A discussão aqui se limita ao fato de que a criança, na época com 13 anos de idade, não tinha como se posicionar a respeito desse problema, assim como de outros relativos à sua idade, sendo os pais, os responsáveis por decidir por ela. Entretanto, dado que a decisão dizia respeito diretamente a sua vida e tendo ela direito de viver, poderia o Estado ir contra uma decisão 'parental' que atentasse contra a existência da menina. As TJ sempre invocam legislações de direitos humanos para justificar a recusa dos pais em transfundir hemoderivados a crianças. Essa história é bem antiga. Uma longa lista de eventos na luta por direitos humanos começou com a Declaração Universal dos Direitos Humanos proclamada pela Assembleia Geral das Nações Unidas em 10 de dezembro de 1948 e teve, como capítulo importante para a medicina, a Convenção para a Proteção dos Direitos do Homem e da Dignidade do Ser Humano face às Aplicações da Biologia e da Medicina, conhecida como Consenso de Oviedo, em especial para Europa[1]. Houve, nesse caso, também a interferência de um médico que, partidário da seita, segundo consta nos autos, pressionou a equipe médica que a assistia e que, por essa razão, está sendo processado também. 'Cortes por todo o mundo ocidental reconhecem os direitos dos pais, mas esses direitos não são absolutos. Os direitos dos pais em criar suas crianças são identificados como o dever de assegurar sua saúde, segurança e bem-estar. Os pais não podem tomar decisões que possam permanentemente colocar em risco ou comprometer sua saúde. Se essa recusa resultar em sofrimento da criança, os pais podem ser incriminados. Entretanto, os processos raramente ocorrem.' A crença é livre. Agir, ou deixar de agir, tendo como único guia uma crença não reconhecida como corpo de conhecimento técnico utilizável na prática médica, não.

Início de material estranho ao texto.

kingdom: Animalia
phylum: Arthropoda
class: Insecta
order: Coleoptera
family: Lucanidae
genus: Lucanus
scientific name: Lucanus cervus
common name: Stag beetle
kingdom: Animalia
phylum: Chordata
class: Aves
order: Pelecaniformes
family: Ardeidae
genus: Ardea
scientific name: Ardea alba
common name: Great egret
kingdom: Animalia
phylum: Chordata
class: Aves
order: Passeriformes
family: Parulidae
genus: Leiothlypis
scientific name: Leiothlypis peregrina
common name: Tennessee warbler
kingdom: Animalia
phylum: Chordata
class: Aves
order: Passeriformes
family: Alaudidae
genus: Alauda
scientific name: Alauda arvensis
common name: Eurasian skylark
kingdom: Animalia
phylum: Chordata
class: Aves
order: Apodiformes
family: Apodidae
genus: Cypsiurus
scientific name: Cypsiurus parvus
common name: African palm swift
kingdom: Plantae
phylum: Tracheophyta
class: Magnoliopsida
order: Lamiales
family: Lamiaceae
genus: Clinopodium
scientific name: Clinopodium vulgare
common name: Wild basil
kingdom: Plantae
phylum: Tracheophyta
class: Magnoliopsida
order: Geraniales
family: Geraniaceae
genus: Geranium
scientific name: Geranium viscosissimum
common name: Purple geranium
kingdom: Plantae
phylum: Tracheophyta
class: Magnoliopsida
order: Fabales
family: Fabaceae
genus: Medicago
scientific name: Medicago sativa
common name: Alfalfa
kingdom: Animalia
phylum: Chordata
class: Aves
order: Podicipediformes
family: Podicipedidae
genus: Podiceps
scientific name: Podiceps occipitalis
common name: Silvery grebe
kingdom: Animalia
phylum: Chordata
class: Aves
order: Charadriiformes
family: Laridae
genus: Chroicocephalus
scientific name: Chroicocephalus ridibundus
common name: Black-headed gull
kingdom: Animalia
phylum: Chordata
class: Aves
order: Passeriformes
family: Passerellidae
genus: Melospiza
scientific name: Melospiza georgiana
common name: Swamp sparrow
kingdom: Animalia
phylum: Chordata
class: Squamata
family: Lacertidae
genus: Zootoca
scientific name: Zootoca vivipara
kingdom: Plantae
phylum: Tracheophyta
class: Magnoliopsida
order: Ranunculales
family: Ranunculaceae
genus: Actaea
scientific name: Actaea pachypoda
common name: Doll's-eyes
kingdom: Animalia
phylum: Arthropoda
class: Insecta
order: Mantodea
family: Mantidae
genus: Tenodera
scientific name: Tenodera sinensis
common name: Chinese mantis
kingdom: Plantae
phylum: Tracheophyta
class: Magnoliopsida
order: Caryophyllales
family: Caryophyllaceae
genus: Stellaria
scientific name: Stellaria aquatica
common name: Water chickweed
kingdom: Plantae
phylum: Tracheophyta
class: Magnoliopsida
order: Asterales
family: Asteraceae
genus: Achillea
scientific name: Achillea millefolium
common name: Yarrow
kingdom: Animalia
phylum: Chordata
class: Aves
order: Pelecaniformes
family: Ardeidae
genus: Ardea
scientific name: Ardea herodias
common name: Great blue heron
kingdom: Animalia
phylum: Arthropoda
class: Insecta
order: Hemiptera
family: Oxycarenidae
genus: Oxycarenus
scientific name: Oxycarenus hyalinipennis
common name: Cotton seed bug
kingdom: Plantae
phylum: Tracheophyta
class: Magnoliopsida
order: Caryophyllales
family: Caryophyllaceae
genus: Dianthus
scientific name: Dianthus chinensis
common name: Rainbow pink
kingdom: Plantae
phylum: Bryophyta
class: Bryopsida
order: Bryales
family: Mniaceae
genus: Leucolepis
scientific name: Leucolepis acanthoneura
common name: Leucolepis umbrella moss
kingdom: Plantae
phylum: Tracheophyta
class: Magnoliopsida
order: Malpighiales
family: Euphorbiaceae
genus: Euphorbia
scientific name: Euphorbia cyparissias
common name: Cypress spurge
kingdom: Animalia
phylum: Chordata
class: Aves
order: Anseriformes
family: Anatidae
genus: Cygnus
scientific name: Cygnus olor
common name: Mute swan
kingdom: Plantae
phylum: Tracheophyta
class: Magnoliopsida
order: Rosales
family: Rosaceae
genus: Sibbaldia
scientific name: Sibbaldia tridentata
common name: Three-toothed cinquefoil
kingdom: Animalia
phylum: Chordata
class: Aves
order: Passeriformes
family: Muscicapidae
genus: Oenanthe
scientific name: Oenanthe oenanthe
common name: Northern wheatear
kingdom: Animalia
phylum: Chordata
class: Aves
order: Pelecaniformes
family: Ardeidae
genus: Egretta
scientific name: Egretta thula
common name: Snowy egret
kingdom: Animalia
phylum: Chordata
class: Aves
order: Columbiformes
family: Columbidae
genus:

O estudo abaixo [2] verificou a legislação de países com língua inglesa quanto a recusa da transfusão de hemoderivados à criança pelos pais legais. Nos EUA, temos as seguintes conclusões:
1. Os interesses da criança e do Estado superam o de uma recusa de tratamento médico pelos pais.
2. Os direitos dos pais não asseguram direitos sobre a vida e a morte de suas crianças.
3. Os pais não têm direitos absolutos sobre a recusa de tratamento médico sobre suas crianças baseados em suas crenças religiosas.
No Reino Unido, a legislação para esse tipo de problema, como quase tudo lá, foi estabelecida no ano de 1875 e permanece inalterada: pais que falham em obter tratamento médico adequado para suas crianças estão sujeitos às penas da lei, mesmo se essa falha está baseada em religião. Na Austrália, a prerrogativa é do médico e nenhuma interferência deve ser aceita quando se tratar de uma criança.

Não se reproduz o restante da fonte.